Despite sharing a name with a popular Disney Character, if Pluto were a person, it might very well suffer from an inferiority complex. It is only 1,400 miles wide, about half the width of the United States and slightly smaller than the Earth’s Moon. It sits 3.6 billion miles from the sun in the icy outer reaches of our solar system. With an average temperature of -380 degrees Fahrenheit, it is not on many people’s list of places they would like to visit. Pluto is not even a planet anymore, it has been reclassified as a “dwarf planet.”

Pluto does, however, have a sort of mini solar system of its own, with three known moons. There may also have once been warm water on Pluto or, at least, on its largest moon Charon.

The moons around some of the gas giants, such as Jupiter’s moon Europa and Saturn’s moon Enceladus, have cracked surfaces with indications of subterranean oceans. As these moons move around their planets, there is a gravitational tug of war between the moons, other moons and the planets. This constant push and pull causes an eccentric, oval-shaped orbit.

All of this is believed to cause tidal movements in the oceans which generate heat and keep the oceans from freezing. It also causes the the interior to flex and stress the surface, causing cracks.

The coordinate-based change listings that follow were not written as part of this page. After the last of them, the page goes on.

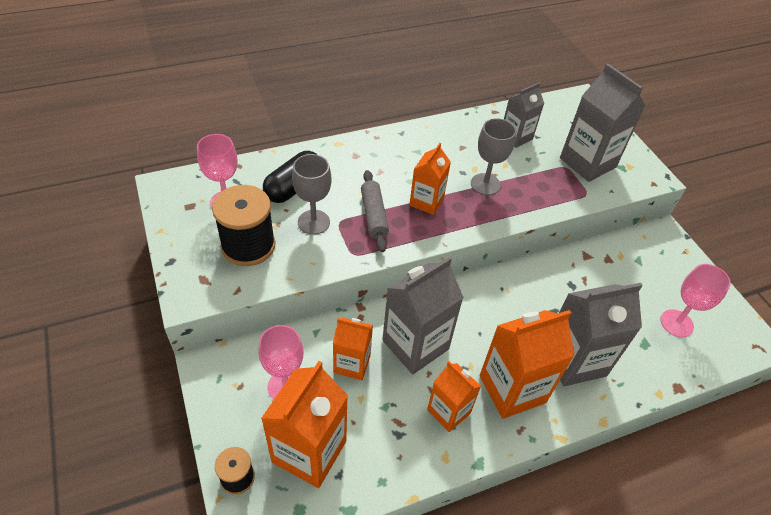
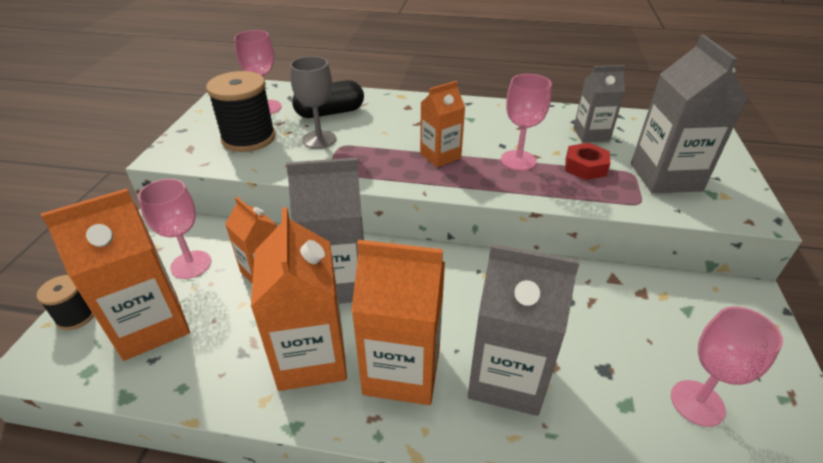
camera: 35 degrees right, 10 degrees down
(374, 215) = (378, 151): grey rolling pin -> none
(448, 411) = (311, 357): orange carton -> orange carton, size x1.65
(485, 184) = (518, 160): grey goblet -> pink goblet
(533, 173) = (585, 167): none -> red nut

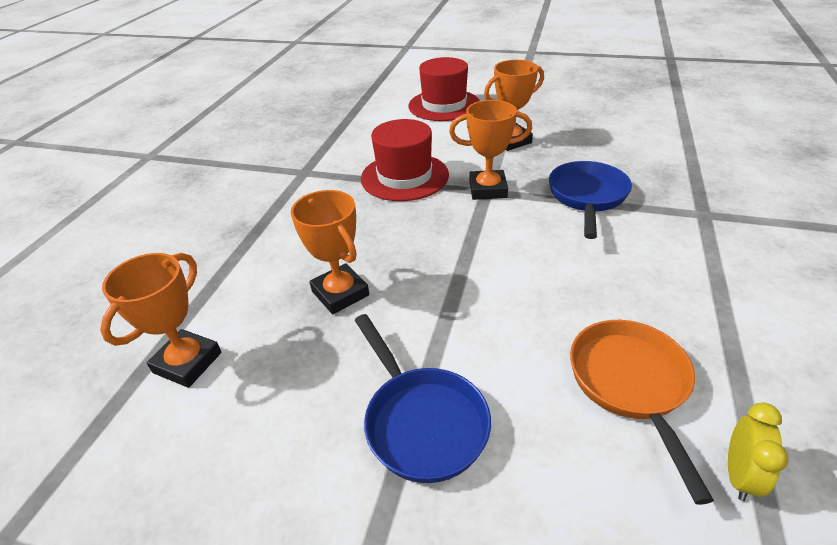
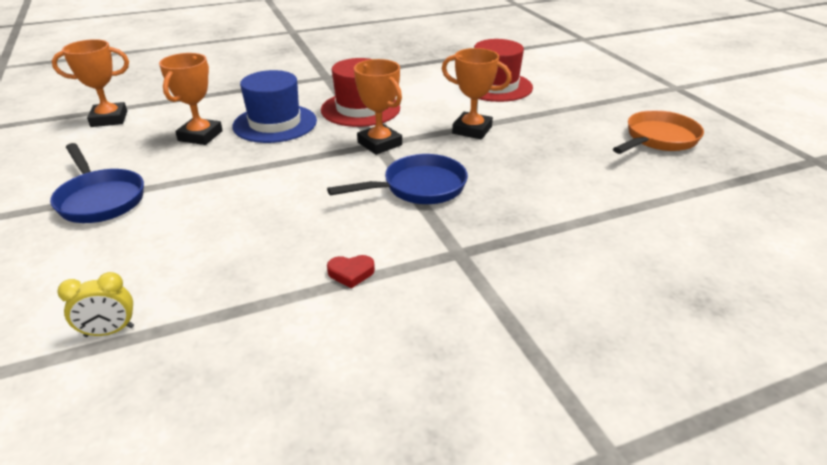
camera: 50 degrees right, 5 degrees down
(373, 234) = (275, 123): none -> blue hat
(421, 421) = (100, 199): blue pan -> blue pan turned 60 degrees counterclockwise
(631, 384) = (179, 265): orange pan -> orange pan (658, 139)
(706, 275) = (351, 273): none -> red heart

Pluto’s moon Charon is extremely large compared to the planet it orbits. It is roughly one-eighth of Pluto’s mass, a record in this solar system. Like our Moon, it is believed to have formed after a large impact ejected material from Pluto’s surface. The size and proximity of Charon would have caused strong tides on Pluto and its moon, causing the two to bulge toward each other.

“Depending on exactly how Charon’s orbit evolved, particularly if it went through a high-eccentricity phase, there may have been enough heat from tidal deformation to maintain liquid water beneath the surface of Charon for some time. Using plausible interior structure models that include an ocean, we found it wouldn’t have taken much eccentricity (less than 0.01) to generate surface fractures like we are seeing on Europa,” said Alyssa Rhoden of NASA’s Goddard Space Flight Center in Greenbelt, Maryland in a statement.

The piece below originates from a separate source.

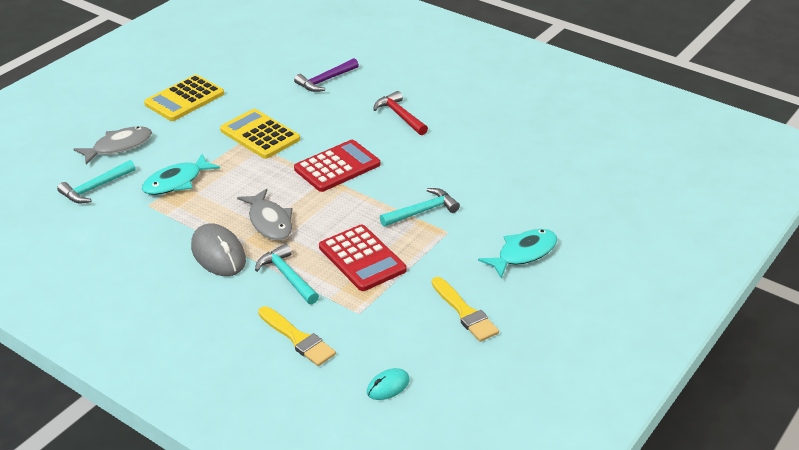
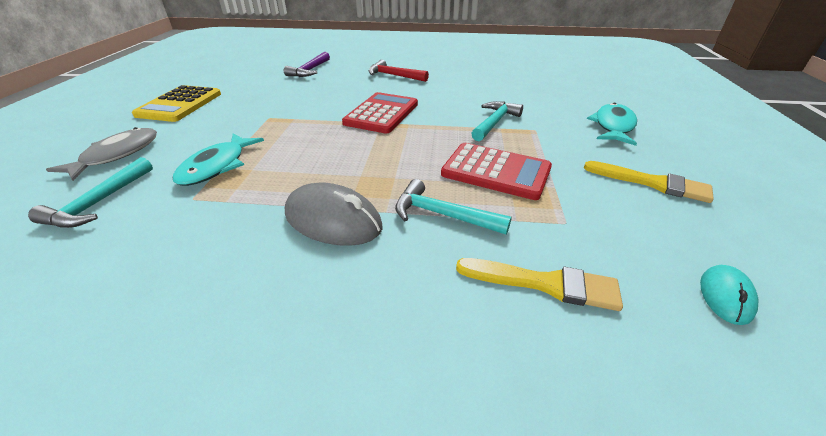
camera: 30 degrees left, 0 degrees up
(260, 135) = (283, 110): yellow calculator -> none
(269, 222) = (363, 170): grey fish -> none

Charon and Pluto now seem to be tidally locked with one another, with the same side of Charon facing the same side of Pluto constantly. This means that if there ever were warm oceans, it is likely that they have since frozen. The tidally locked position would not generate enough tidal activity to cause warming.

In July of 2015, NASA’s New Horizons spacecraft will arrive at Pluto and Charon and will provide researchers with their best views to date of the distant planet and its moons. This latest research, now available online in the journal Icarus, will give NASA scientists some idea of what to look for once New Horizons arrives.

“This research gives us a head start on the New Horizons arrival – what should we look for and what can we learn from it. We’re going to Pluto and Pluto is fascinating, but Charon is also going to be fascinating,” Rhoden said.